Partager cet article
  • Envoyer à un ami

Luc Chatel s'est exprimé à l'occasion de la signature de convention avec l'entreprise Schneider Electric et le ministre haïtien de l'Éducation, le jeudi 1er juillet 2010. Suite au séisme qui a touché l'ïle d'Haïti le 12 janvier 2010, le ministère de l'Éducation nationale contribue à la reconstruction du pays dans le domaine éducatif. Aujourd'hui, un partenariat école-entreprise a été inauguré afin de soutenir l'effort de reconstruction de la formation professionnelle en Haïti. La convention prévoit la création et l'accompagnement de trois centres de formation aux métiers du bois, de l'électricté et du BTP.

 

 

Seul le prononcé fait foi

 

Monsieur le Ministre de l’Éducation, (Joël Desrosiers Jean-Pierre)
Messieurs les Présidents, (Jean-Pascal Tricoire, Président du Directoire de Schneider Electric ; Frédéric Naquet, Président de l’ONG Aide et Action)
Monsieur le Recteur, (Jacky Lumarque, recteur de l’université Quiqueya)
Monsieur le Recteur de Gaudemar,
Madame la Vice-Présidente (Simone Bonnafous, Vice-présidente de la Conférence des présidents d’université)
Mesdames, Messieurs,
Chers amis,

Après le séisme qui a touché votre île le 12 janvier, après ce drame qui, pour reprendre les mots du Président de la République Nicolas Sarkozy, a "endeuillé l’humanité tout entière", la France a été parmi les premiers pays à s’engager pour Haïti.

Parce qu’au-delà de l’évidente et nécessaire réaction humanitaire pour aider un pays en détresse, nous avons une responsabilité historique et morale vis-à-vis d’Haïti :

  • nous n’oublions pas le lien fort, multiséculaire, qu’ont noué nos deux pays
  • nous n’oublions pas que c’est Haïti qui, en 1945, à la conférence de San Francisco, a imposé le français à l'ONU comme deuxième langue de travail
  • nous n’oublions pas avec quelle énergie, avec quelle fidélité vous soutenez toujours la langue et la culture françaises dans la région.
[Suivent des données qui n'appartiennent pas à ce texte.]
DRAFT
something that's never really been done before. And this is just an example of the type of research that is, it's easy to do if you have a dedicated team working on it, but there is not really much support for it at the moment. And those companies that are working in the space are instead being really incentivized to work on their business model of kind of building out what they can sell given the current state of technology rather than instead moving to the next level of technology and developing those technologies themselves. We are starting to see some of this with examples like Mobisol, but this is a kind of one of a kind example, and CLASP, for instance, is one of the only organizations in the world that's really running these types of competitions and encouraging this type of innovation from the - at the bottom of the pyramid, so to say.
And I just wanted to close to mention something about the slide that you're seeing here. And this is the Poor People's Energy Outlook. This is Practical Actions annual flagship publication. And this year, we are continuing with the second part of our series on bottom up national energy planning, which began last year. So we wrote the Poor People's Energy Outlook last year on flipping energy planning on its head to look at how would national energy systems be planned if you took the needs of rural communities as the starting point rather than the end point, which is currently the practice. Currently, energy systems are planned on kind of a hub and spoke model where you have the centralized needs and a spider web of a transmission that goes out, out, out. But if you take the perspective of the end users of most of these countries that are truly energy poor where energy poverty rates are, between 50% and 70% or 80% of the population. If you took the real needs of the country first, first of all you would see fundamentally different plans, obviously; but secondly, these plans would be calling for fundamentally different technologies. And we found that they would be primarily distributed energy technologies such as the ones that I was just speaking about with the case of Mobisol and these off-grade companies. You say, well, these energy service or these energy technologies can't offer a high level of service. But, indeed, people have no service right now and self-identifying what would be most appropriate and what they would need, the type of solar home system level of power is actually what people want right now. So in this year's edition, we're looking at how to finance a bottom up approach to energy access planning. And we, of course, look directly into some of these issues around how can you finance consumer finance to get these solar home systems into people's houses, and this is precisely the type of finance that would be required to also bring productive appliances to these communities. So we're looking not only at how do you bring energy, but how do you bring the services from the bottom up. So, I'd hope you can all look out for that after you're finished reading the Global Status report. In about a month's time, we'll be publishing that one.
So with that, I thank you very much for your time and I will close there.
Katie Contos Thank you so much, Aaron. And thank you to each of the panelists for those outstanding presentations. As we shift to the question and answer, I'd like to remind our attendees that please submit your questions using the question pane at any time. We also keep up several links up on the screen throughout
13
Pour la reconstruction d’Haïti, nous avons décidé d’apporter une contribution forte, globale et inscrite dans la durée. Sur deux ans, 326 millions d’euros sont débloqués. Cette contribution, nous l’avons voulue cohérente et coordonnée : c’est ce qui a motivé la création de la mission interministérielle pour la reconstruction de Haïti, à la disposition de laquelle nous avons mis un cadre supérieur de notre ministère.
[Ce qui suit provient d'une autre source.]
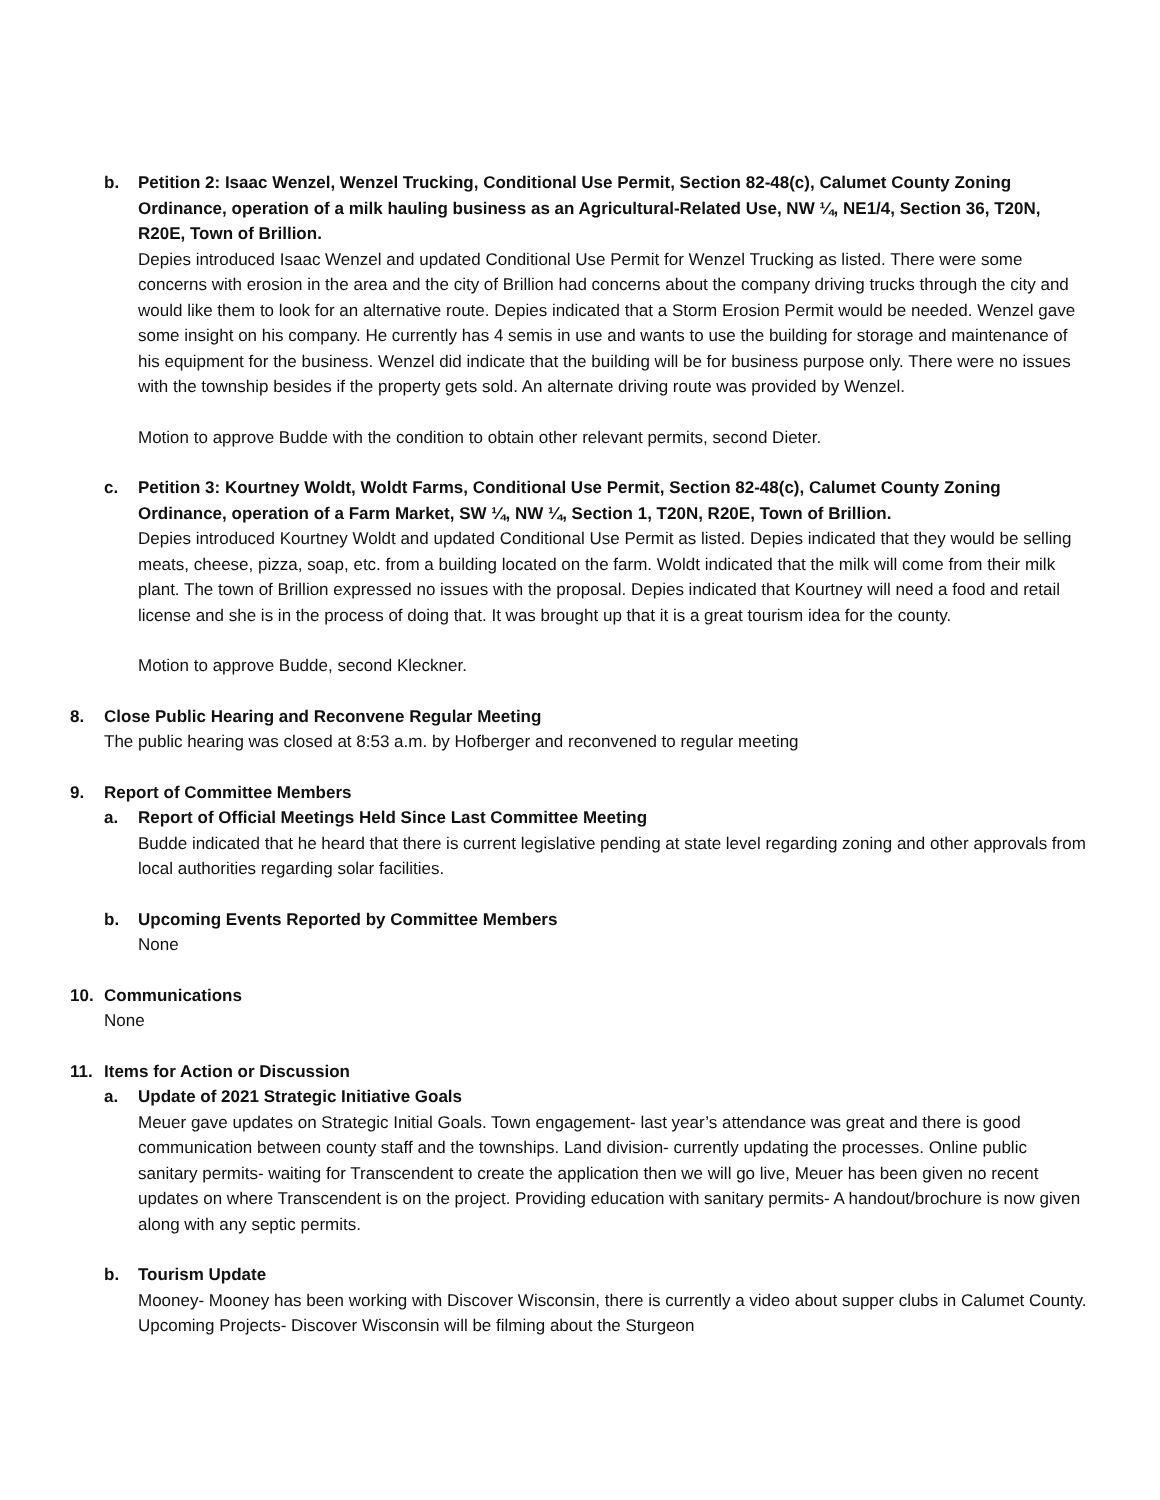b. Petition 2: Isaac Wenzel, Wenzel Trucking, Conditional Use Permit, Section 82-48(c), Calumet County Zoning Ordinance, operation of a milk hauling business as an Agricultural-Related Use, NW ¼, NE1/4, Section 36, T20N, R20E, Town of Brillion.
Depies introduced Isaac Wenzel and updated Conditional Use Permit for Wenzel Trucking as listed. There were some concerns with erosion in the area and the city of Brillion had concerns about the company driving trucks through the city and would like them to look for an alternative route. Depies indicated that a Storm Erosion Permit would be needed. Wenzel gave some insight on his company. He currently has 4 semis in use and wants to use the building for storage and maintenance of his equipment for the business. Wenzel did indicate that the building will be for business purpose only. There were no issues with the township besides if the property gets sold. An alternate driving route was provided by Wenzel.
Motion to approve Budde with the condition to obtain other relevant permits, second Dieter.
c. Petition 3: Kourtney Woldt, Woldt Farms, Conditional Use Permit, Section 82-48(c), Calumet County Zoning Ordinance, operation of a Farm Market, SW ¼, NW ¼, Section 1, T20N, R20E, Town of Brillion.
Depies introduced Kourtney Woldt and updated Conditional Use Permit as listed. Depies indicated that they would be selling meats, cheese, pizza, soap, etc. from a building located on the farm. Woldt indicated that the milk will come from their milk plant. The town of Brillion expressed no issues with the proposal. Depies indicated that Kourtney will need a food and retail license and she is in the process of doing that. It was brought up that it is a great tourism idea for the county.
Motion to approve Budde, second Kleckner.
8. Close Public Hearing and Reconvene Regular Meeting
The public hearing was closed at 8:53 a.m. by Hofberger and reconvened to regular meeting
9. Report of Committee Members
a. Report of Official Meetings Held Since Last Committee Meeting
Budde indicated that he heard that there is current legislative pending at state level regarding zoning and other approvals from local authorities regarding solar facilities.
b. Upcoming Events Reported by Committee Members
None
10. Communications
None
11. Items for Action or Discussion
a. Update of 2021 Strategic Initiative Goals
Meuer gave updates on Strategic Initial Goals. Town engagement- last year’s attendance was great and there is good communication between county staff and the townships. Land division- currently updating the processes. Online public sanitary permits- waiting for Transcendent to create the application then we will go live, Meuer has been given no recent updates on where Transcendent is on the project. Providing education with sanitary permits- A handout/brochure is now given along with any septic permits.
b. Tourism Update
Mooney- Mooney has been working with Discover Wisconsin, there is currently a video about supper clubs in Calumet County. Upcoming Projects- Discover Wisconsin will be filming about the Sturgeon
Car l’Éducation nationale s’est fortement engagée dans cette reconstruction :

  • dès les premiers mois qui ont suivi le séisme, nous avons voulu répondre à la situation d’urgence éducative en envoyant des volontaires du service civique pour aider à la rescolarisation des enfants
  • sous votre direction, notre institut universitaire chargé de l’enseignement spécial et de l’intégration scolaire a mené des missions d’observation, afin de réfléchir à un enseignement adapté aux besoins éducatifs spéciaux et de répondre à la difficile question de la scolarisation des enfants handicapés, dont le nombre a malheureusement augmenté de façon dramatique après le séisme.

Mais, comme l’a dit le Président de la République, "c'est d'abord aux Haïtiens de définir un véritable projet national et ensuite de le conduire". C’est ce respect de votre autonomie, c’est cette logique d’accompagnement, pour répondre en permanence aux besoins de votre population, qui a guidé les autres actions que nous avons menées à vos côtés :

  • dans le développement des centres de formation des maîtres de l’enseignement fondamental, pour lequel nous mettrons à disposition deux maîtres-formateurs dès la rentrée prochaine ;
  • dans la création, enfin, d’un vaste système d’enseignement numérique et à distance, qui permettra le transfert de ressources et le développement de la coopération entre de nombreuses écoles haïtiennes et françaises.

Je remercie d’ailleurs toutes les instances, toutes les organisations qui sont venues travailler avec nous sur ces projets : l’Université numérique francophone mondiale, le Centre national d’études spatiales, le Conservatoire national des arts et métiers et l’Agence universitaire francophone. Cette synergie des initiatives, des talents, des énergies, portera, j’en suis sûr, ses fruits.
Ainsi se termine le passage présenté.